Excerpt provided:
# # # #

Both NR and NMN work better when combined with TMG (trimethylglycine), which provides methyl groups consumed during NAD+ metabolism. When NAD+ is converted to nicotinamide and recycled, the methylation pathway is utilised, potentially depleting methyl donors. Taking 500–1000 mg TMG alongside NR/NMN is now standard practice. Apigenin (50–100 mg) inhibits CD38, the enzyme that degrades NAD+, further amplifying NR's effect.
Safety and Side Effects
NR has an excellent safety profile confirmed by multiple human trials:
- No serious adverse events reported in clinical doses (up to 2000 mg/day in studies)
- NR does not cause the flushing associated with high-dose niacin (nicotinic acid)
- Occasional reports of mild GI discomfort, nausea, or headache at high doses
- Some concern about NR potentially promoting certain cancer cell growth (NAD+ is also consumed by rapidly dividing cells)—this remains theoretical; current evidence does not support avoidance in cancer, but patients should consult oncologists
- No established interactions with common medications
Frequently Asked Questions
NR vs NMN – which should I take in India?
Both raise NAD+ effectively. NR (NIAGEN) has more published human RCT data confirming NAD+ elevation (40–90% increase). NMN has more recent mechanistic research and dedicated gut transporter data. Cost-wise, NMN tends to be cheaper on Indian supplement platforms. If budget allows, NIAGEN (branded NR) offers more clinical certainty. Both should be taken with TMG to support methylation. A combined low-dose approach (300 mg NR + 300 mg NMN) is used by some biohackers but has not been formally studied.
What is NIAGEN and how is it dosed?

# # # #

Action item: Continue the excerpt on nicotinamide riboside (NR) supplements from its last line.

Supplied records:
# # # #

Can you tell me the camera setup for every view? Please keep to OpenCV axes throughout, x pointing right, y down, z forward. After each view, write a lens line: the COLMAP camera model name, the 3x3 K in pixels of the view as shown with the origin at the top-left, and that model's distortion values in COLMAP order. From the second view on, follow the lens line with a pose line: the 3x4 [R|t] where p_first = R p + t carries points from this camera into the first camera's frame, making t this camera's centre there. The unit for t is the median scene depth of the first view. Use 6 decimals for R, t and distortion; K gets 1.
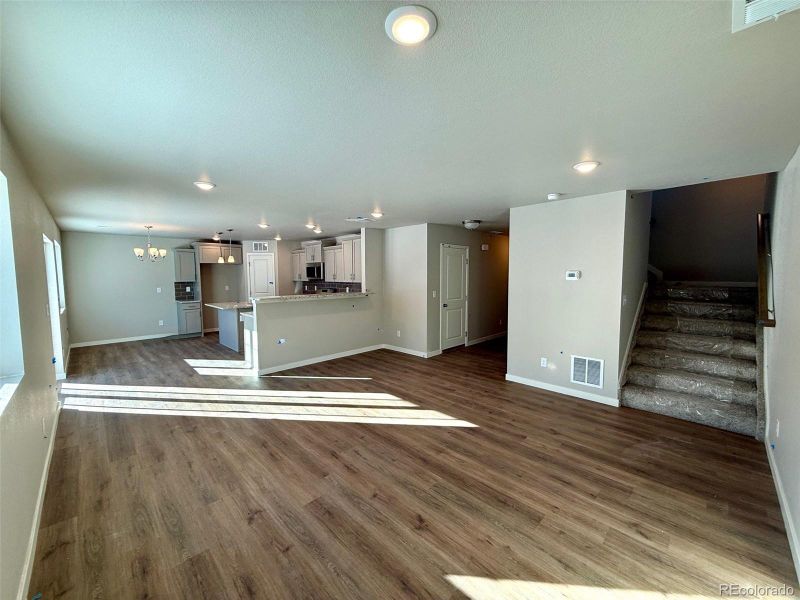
lens RADIAL K [[319.2, 0, 399.1], [0, 319.2, 296.9], [0, 0, 1]] dist [-0.000159, -0.000043]
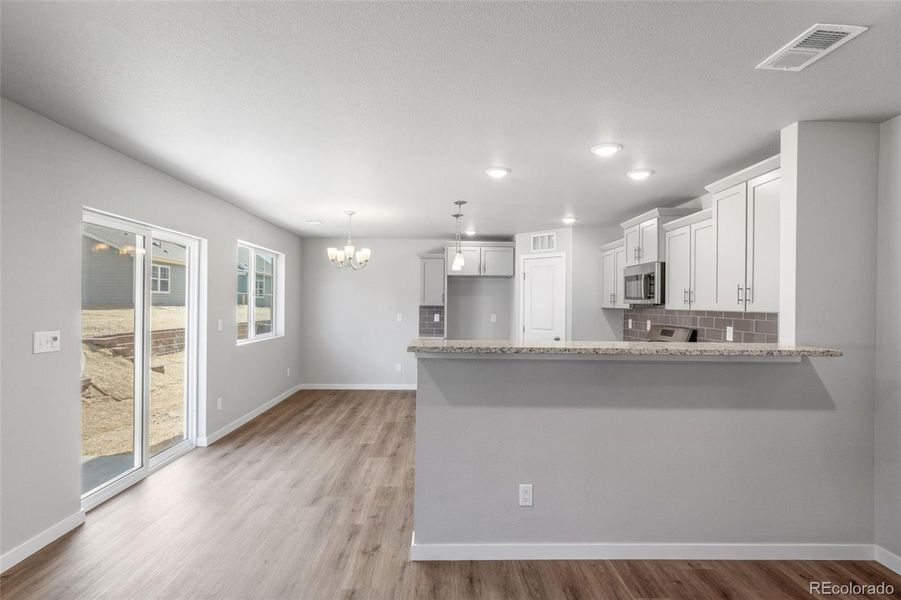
lens RADIAL K [[446.8, 0, 449.3], [0, 446.8, 301.0], [0, 0, 1]] dist [0.005473, 0.000203]
pose [[0.728022, 0.007932, -0.685508, -0.045500], [-0.063130, 0.996460, -0.055516, -0.010585], [0.682641, 0.083693, 0.725945, 0.405540]]
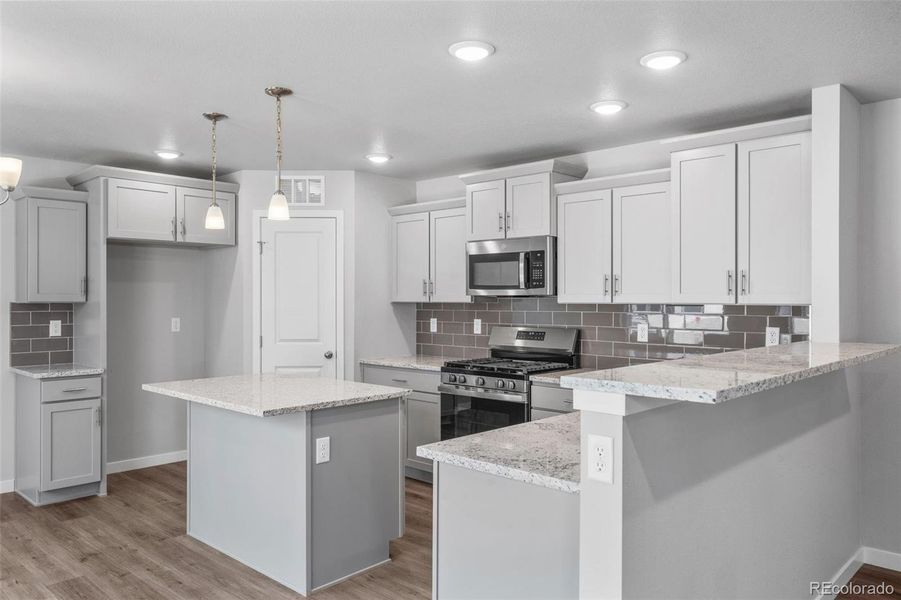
lens RADIAL K [[658.6, 0, 448.6], [0, 658.6, 297.5], [0, 0, 1]] dist [-0.008882, 0.006298]
pose [[0.999138, 0.004865, 0.041232, -0.350367], [-0.001929, 0.997478, -0.070950, -0.011151], [-0.041473, 0.070810, 0.996627, 0.413327]]
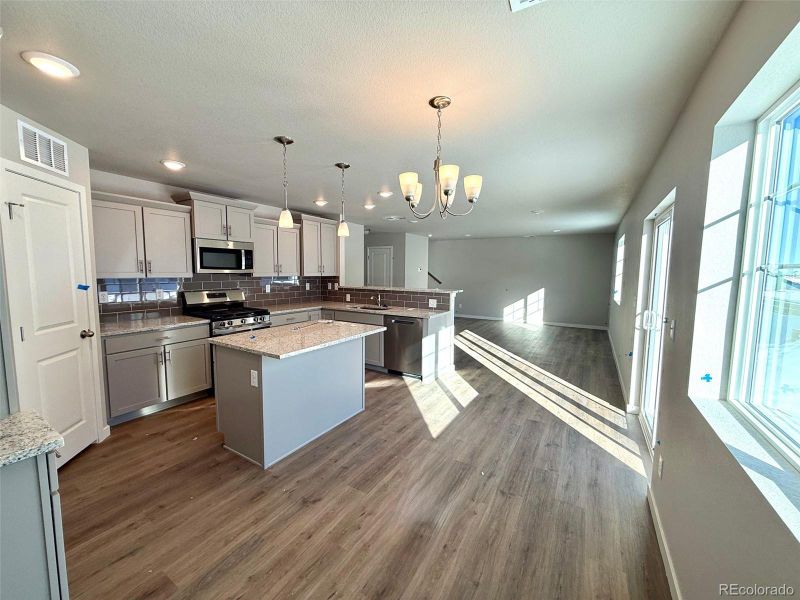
lens RADIAL K [[319.2, 0, 397.0], [0, 319.2, 300.8], [0, 0, 1]] dist [-0.000159, -0.000043]
pose [[-0.241044, -0.090197, 0.966314, -0.844624], [0.058294, 0.992529, 0.107185, -0.051057], [-0.968762, 0.082166, -0.233985, 0.877747]]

# # # #

Answer space:
NIAGEN is the patented, clinically-studied form of nicotinamide riboside made by ChromaDex. It is the NR used in published human RCTs. Doses studied: 100 mg, 300 mg, and 1000 mg/day, with 300–1000 mg being the therapeutic range. At 1000 mg, blood NAD+ increases ~60% in older adults with improvements in muscle mitochondrial function. Start at 300 mg and increase based on response and budget.
Does NR actually increase NAD+ in humans?
Yes—definitively established. Multiple human RCTs confirm oral NR raises blood NAD+ by 40–90% at doses of 300–1000 mg/day. The Trammel et al. 2016 and Martens et al. 2018 studies are landmark publications confirming this in peer-reviewed journals. Tissue NAD+ (muscle, liver) also increases, though measuring this requires biopsy and is less commonly studied.
What are the longevity benefits of NR supplementation?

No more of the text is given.